I am new to fastai (getting started with the lib), fascinated to see the speed boost, tweaks and productivity it provides in creating models.
Am trying to create a model with custom head from a pre-trained model eg, resnet34 for an Image Regression problem - Price prediction based on Image, but doesn’t know how to achieve it using fastai library.
Thanks for the great diagrams @LotusGaurdian , it becomes much more clear now. Thanks to your post, I looked up image regression and learned a new concept!
Also, it’ beyond my current capabilities to suggest concrete fast.ai snippets etc , but just as a general direction, would it make sense to turn this into a multi-class prediction and each prediction represents a price range? So, instead of ‘goldfish’ we take ‘goldfish’ to mean “$120-130” ? To make it finer grained, make the number of categories larger and that’d squeeze the range accordingly?
There was an answer to a similar question previously, not sure if it fits your scenario exactly, but might help in moving things forward a bit?
I am framing the response since you are getting started with fastai library.
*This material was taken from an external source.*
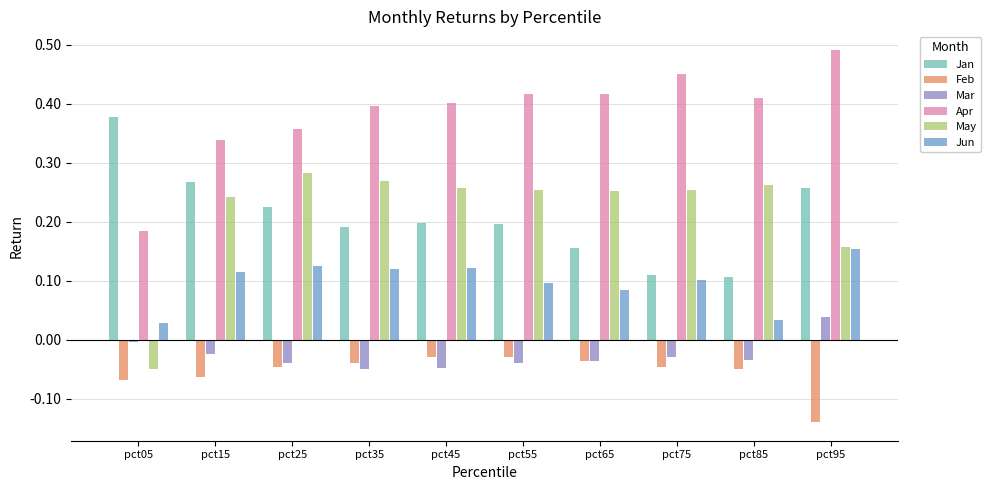

Rank the series by their maximum value, from highest to lowest.

Apr, Jan, May, Jun, Mar, Feb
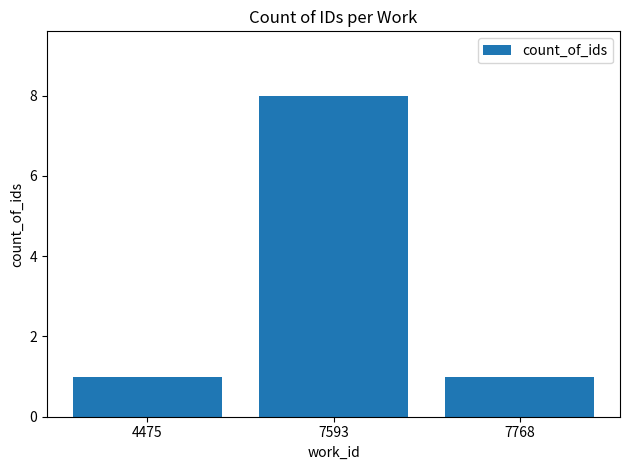

What is the change in value from 4475 to 7593?

+7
Create dataloaders using high level api - ImageDataLoaders.from_df ( Vision data | fastai ) . y_block should be chosen as RegressionBlock . If you want to tweak the data pipeline for more advanced use cases, definitely check out the Data Block tutorial in docs.fastai.com.
Above should help you to move forward. If you are stuck with something, please use this topic itself to post your follow up questions. We are happy to assist you.